Document segment:
***
The Waste Land appeared simultaneously in The Criterion (London) and in The Dial (New York) in October 1922. Its composition dates back to 1921, when Eliot was in Lousanne spending a period of tranquillity to recuperate his health.
Before coming back to London, the poet went to Paris and showed the manuscript to E. Pound with whom he had a continuous correspondence. Pound reduced the whole manuscript and the first Mrs. Eliot, Vivien, gave her contribution. Pound did not really touch the structure of the opera, he reduced a thousand lines to 443, diminished the dependence of the work on a basic iambic pentameter and the rhythm, but his changes are basically on the details. On the whole, The Waste Land, is an obscure poem, a “heap of broken images” without a narrative order, it is a world which one must enter without trying to extract any meaning. It is a work of wide erudition, presented in fragments that echo cinema-cutting techniques and has an apparatus of notes to help the reader through the learning it contains. The many cross-references are probably also due to Eliot’s American roots with the cosmopolitan range of different cultures the New World offered. The effect is intended to be musical and suggestive, conveying the idea of the fragmentarity o a land, Europe, in a period between the two World Wars and many revolutions. Man is condemned to loneliness and solitude, to a life without real affections. Communication is not possible now and Man has lost the control of words, words that do not correspond any longer to their meaning.
The Preface, in Latin, represents the crisis of values: the Sybil cannot foresee the future and asks to die. The dedication to Ezra Pound derives from a quotation of Arnauld Daniell in Dante’s Hell and it is a deed of devotion to the man who examined his work.
The various fragments are the symbolic and graphic representations of a world that is completely ruined and waste.
It is the journey of a man who would like to get salvation through the purification of the soul, a man that is no longer able to cope with his day-to-day reality. This journey can be compared with Dante’s and in fact many quotations are taken from the Cantos.
The references make the opera obscure. The Waste Land becomes the expression of the decadence of the middle classes in Europe. This fall began with the decay of the feudal power of aristocracy and is now involving the Bourgeois. For this reason Eliot uses two parallel methods to compare present and past: the banality of nowadays situation and the universality of ancient myths.
***
Material:
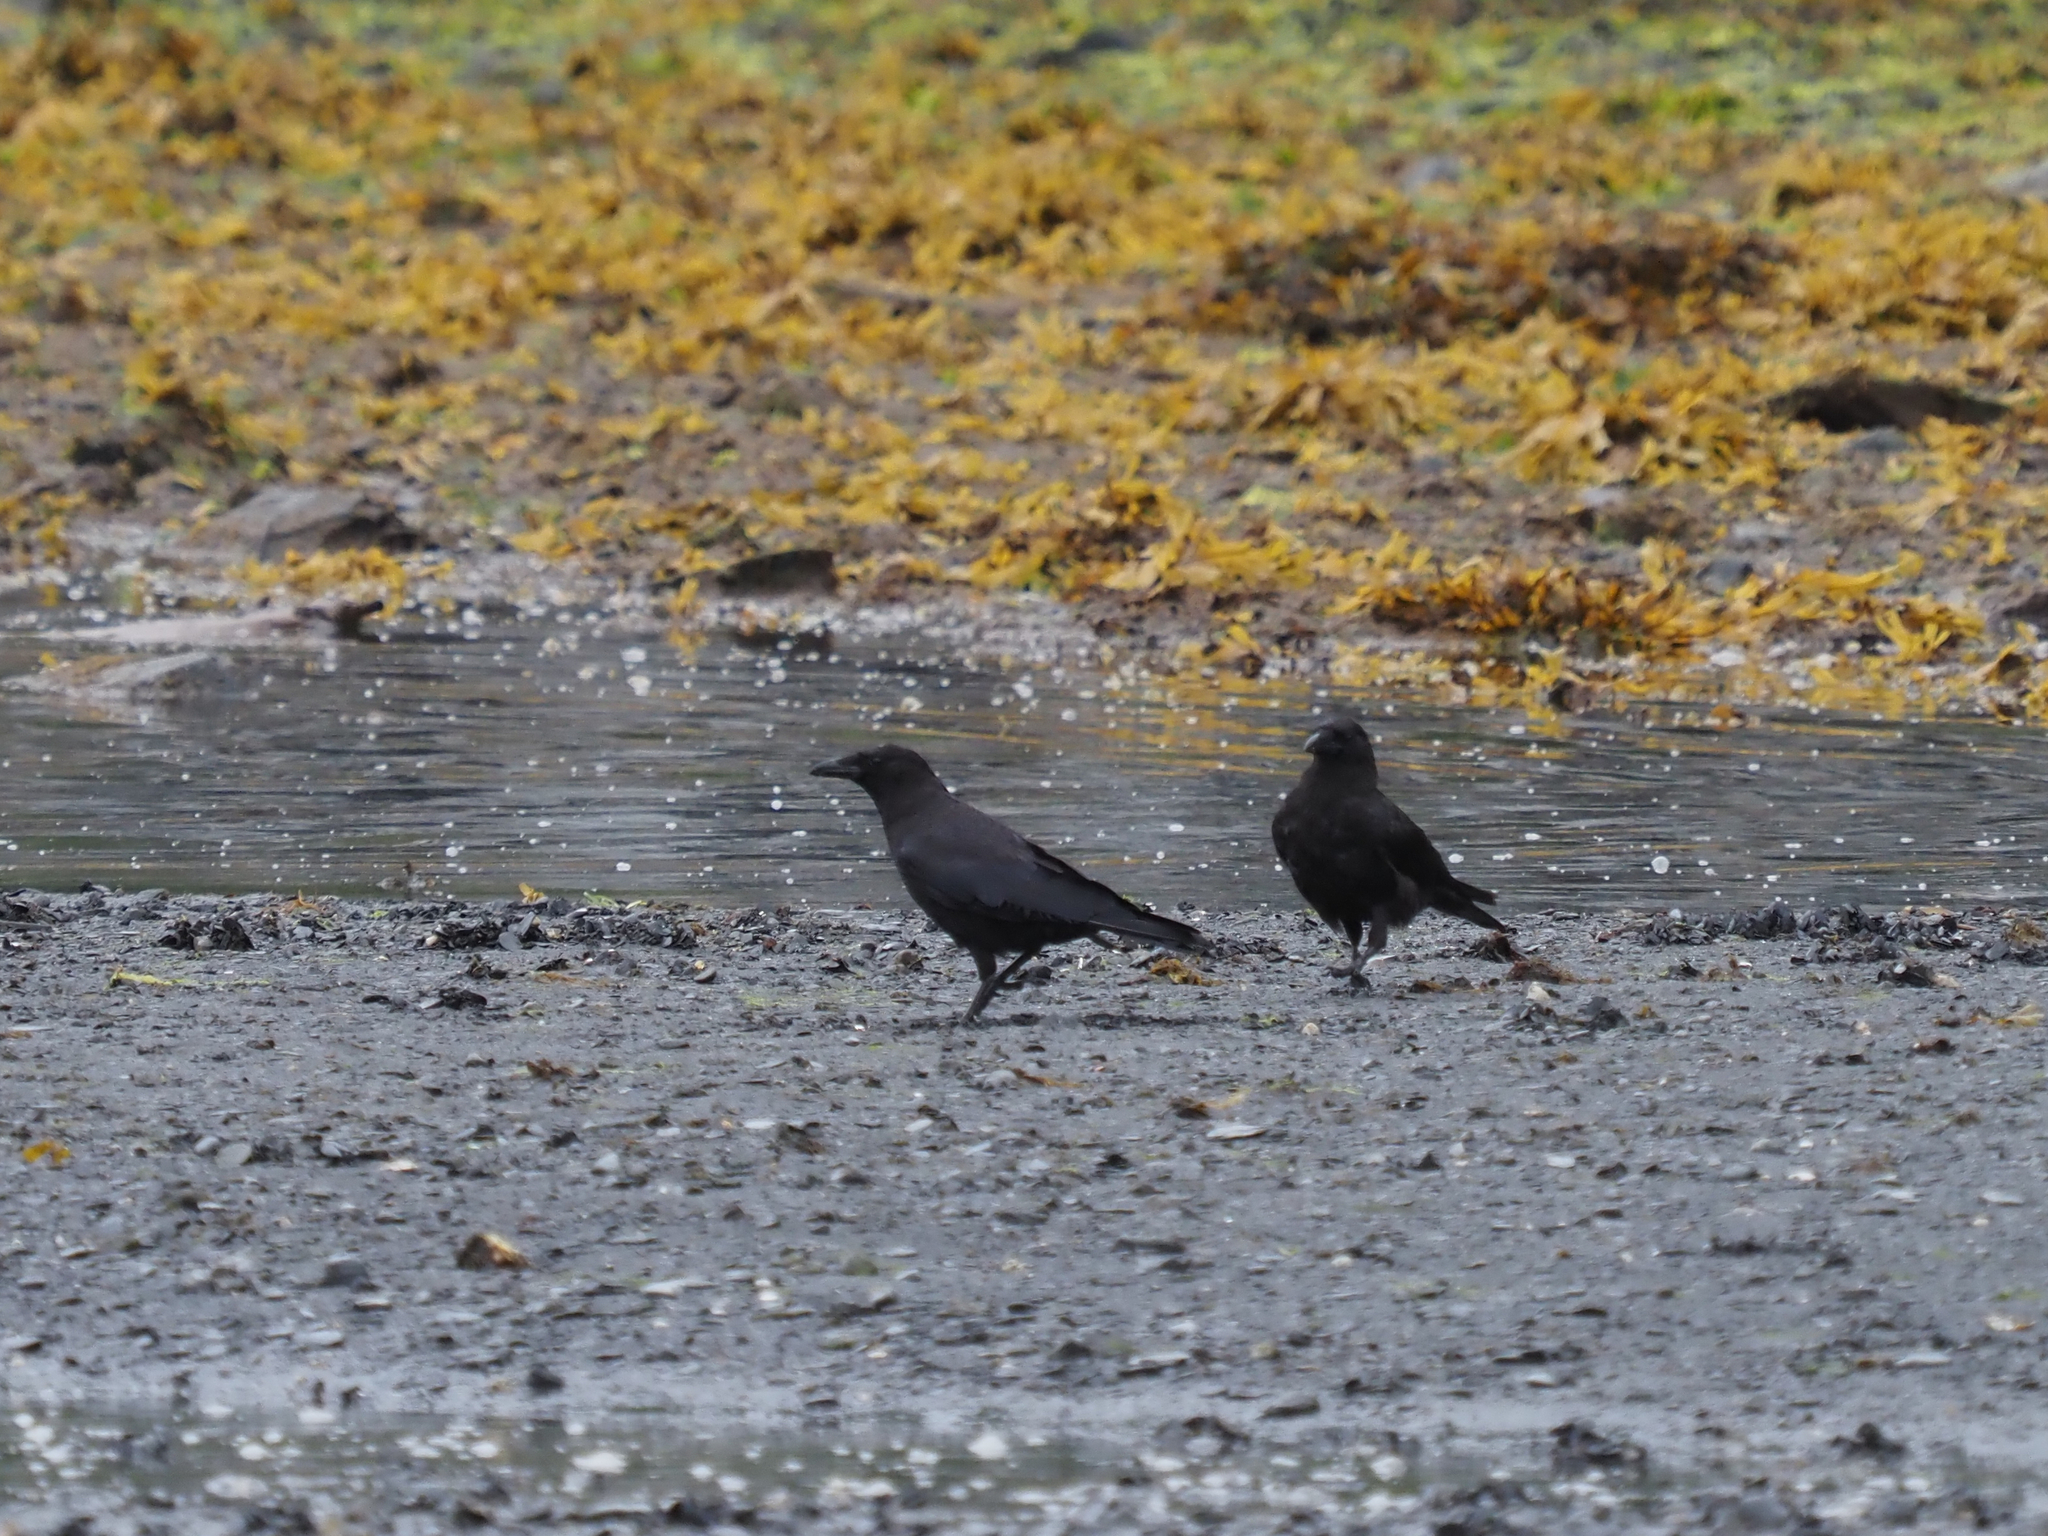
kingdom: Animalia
***
Task 1: Extract the passage of the Waste Land text from "It is the journey" to "from the Cantos.".
Task 2: In the Waste Land text, how many lines did Pound cut the manuscript down to?
Rely only on the Waste Land text, not the material.

Task solution 1:
It is the journey of a man who would like to get salvation through the purification of the soul, a man that is no longer able to cope with his day-to-day reality. This journey can be compared with Dante’s and in fact many quotations are taken from the Cantos.

Task solution 2: 443 lines.